= Vasa Relić =

Serbian politician

Vasa Relić (Васа Релић; born 31 January 1947) is a Serbian politician. He was the mayor of Sombor from 1993 to 1996 and served in the Serbian parliament from 1994 to 1997. Relić is a member of the Socialist Party of Serbia (SPS).

==Early life and career==
Raised in Sombor, Relić graduated from the Faculty of Technical Sciences in Novi Sad with a degree in mechanical engineering. He worked at the Bane Sekulić metal goods factory, rising to the position of general manager. He later became director of the Sombor office for Instel-Inženjering in 2004 and in this capacity oversaw telephone and gas pipeline installations. In October 2011, he began working as a contract damage assessor for Dunav osiguranje.

==Politician==
===Mayor and parliamentarian (1993–97)===
Relić was elected to the Sombor city assembly in the December 1992 Serbian local elections. The Socialists won a majority victory in the city with thirty-two out of fifty-five seats; when the assembly convened on 28 January 1993, Relić was chosen as its president, a position that was at the time equivalent to mayor.

He later appeared in the eighth position on the Socialist Party's electoral list for the Novi Sad constituency, which included Sombor, in the 1993 Serbian parliamentary election. The party won thirteen seats in the division, and he was included in its parliamentary delegation, taking his seat when the assembly met in January 1994. (From 1992 to 2000, Serbia's electoral law stipulated that one-third of parliamentary mandates would be assigned to candidates from successful lists in numerical order, while the remaining two-thirds would be distributed amongst other candidates at the discretion of the sponsoring parties. Relić was not automatically elected by virtue of his list position, though he received a mandate all the same.)

The Socialists won the 1993 election with 123 seats out of 250 and afterward formed a new government with support from the New Democracy (ND) party. In the assembly, Relić served on the committee for relations with Serbs outside Serbia

The opposition Zajedno coalition won an unexpectedly strong victory in Sombor in the 1996 Serbian local elections, taking thirty seats in the city assembly. Relić was not personally re-elected, and he was succeeded as mayor by Goran Bulajić in December 1996. He was not a candidate in the 1997 Serbian parliamentary election.

===Since 2009===
After a number of years away from politics, Relić was elected as president of the Socialist Party's city board in Sombor in July 2009.

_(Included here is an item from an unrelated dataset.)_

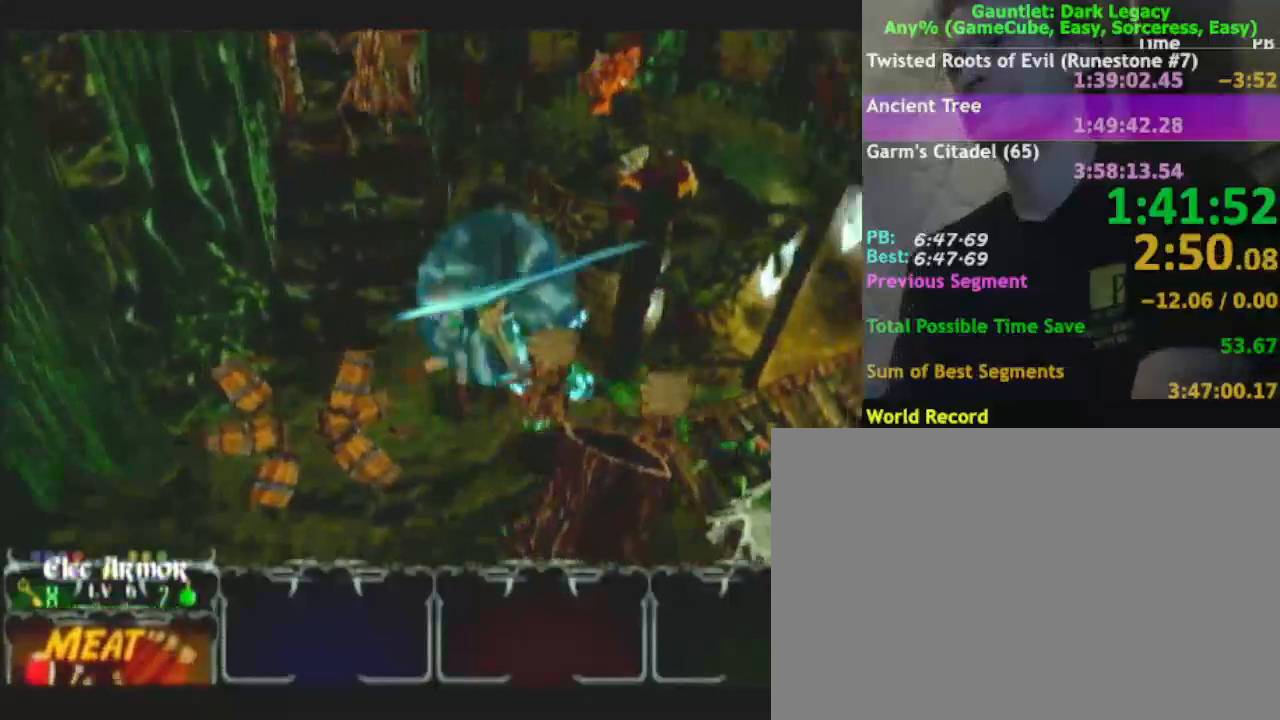
{"dt_ms": 500, "buttons": [], "left_stick": "up-right", "right_stick": "center", "events": [[133, "left_stick", "right"], [450, "left_stick", "up-right"]]}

In the 2012 Serbian local elections, Relić appeared in the seventh position on a combined list of the Socialist Party and the Social Democratic Party of Serbia (SDP Serbia) in Sombor. Due to a reform in Serbia's electoral system the previous year, all mandates were awarded to candidates on successful lists in numerical order. The SPS–SDP Serbia list won five seats, and Relić was not initially elected, although he received a mandate when the assembly convened on 21 June 2012 due to the resignation of another SPS member. His return to the city assembly was in any event brief. The Democratic Party (DS) won a narrow victory in the 2012 election and afterward formed a coalition administration that included the SPS. On the same day that the assembly convened, Relić was named as the city's deputy mayor, which was by this time an executive rather than a legislative position, and so was required to resign his seat.

Relić served for two years as deputy mayor. On 22 May 2014, a new coalition led by the Serbian Progressive Party (SNS) came to power in Sombor, and, although the new governing coalition still included the Socialist Party, Relić was not personally included in the new administration.

He appeared in the tenth position on the Socialist Party's coalition list in the 2016 local elections and was not re-elected when the list won six seats. On 23 June 2016, he was appointed as a civilian member of the city committee on economy and privatization. He was not a candidate in the 2020 local elections.